Keep your source code clean while making your docs easier to author and maintain.
## Why use `auto_doc`?
Rust already supports `#[doc = include_str!("...")]`, but this can sometimes interfere with IDE hover tooltips in `rust-analyzer` and is harder to reason about once procedural macros are involved.

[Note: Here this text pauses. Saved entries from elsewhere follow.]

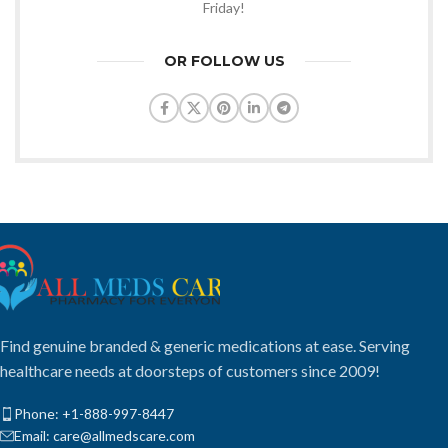
Friday!
OR FOLLOW US
Find genuine branded & generic medications at ease. Serving
healthcare needs at doorsteps of customers since 2009!
Phone: +1-888-997-8447
Email: care@allmedscare.com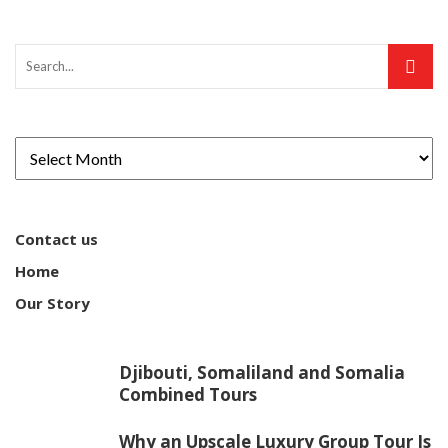
Contact us
Home
Our Story
Djibouti, Somaliland and Somalia
Combined Tours
Why an Upscale Luxury Group Tour Is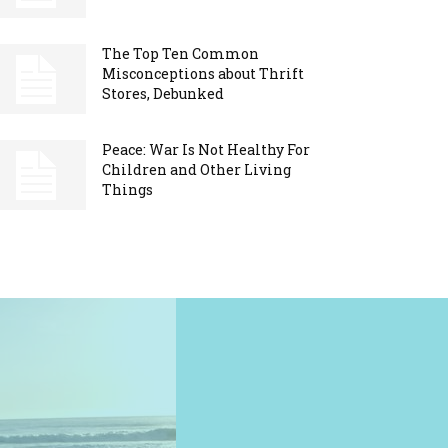
The Top Ten Common
Misconceptions about Thrift
Stores, Debunked
Peace: War Is Not Healthy For
Children and Other Living
Things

`auto_doc` reads Markdown files during compilation and emits a clean string literal for the final documentation item, giving you:
- consistent rendering in `cargo doc`
- working hover docs in supported editors such as VS Code
- simpler source code without inline markdown clutter
## Installation
Add this crate to your `Cargo.toml`:
```toml
[dependencies]
auto_doc = "0.1.0"
```
## Usage
By default, `auto_doc` looks for a file named `docs/<item_name>.md` relative to the workspace root where the item is defined.
### Basic example
```rust
use auto_doc::auto_doc;
// Loads documentation from "docs/my_function.md"
#[auto_doc]
pub fn my_function() {
// ...
}
```
### Custom file paths
Specify one or more explicit Markdown file paths:
```rust
use auto_doc::auto_doc;
#[auto_doc(path = "architecture/SAFETY.md")]
pub struct SecureVault;
```
### Multiple files
Combine several Markdown files into one documentation block in declaration order:
```rust
use auto_doc::auto_doc;
#[auto_doc("docs/intro.md", "docs/api_spec.md")]
pub trait CoreEngine {
fn run(&self);
}
```
You can also use repeated `paths =` attributes for the same effect:
```rust
use auto_doc::auto_doc;
#[auto_doc(paths = "docs/A.md", paths = "docs/B.md")]
pub fn complex_operation() {}
```
## Notes
- Paths are resolved relative to the crate root.
- Use Markdown files to keep long documentation outside of your source code.
- `auto_doc` is designed to preserve IDE documentation support and avoid macro expansion artifacts.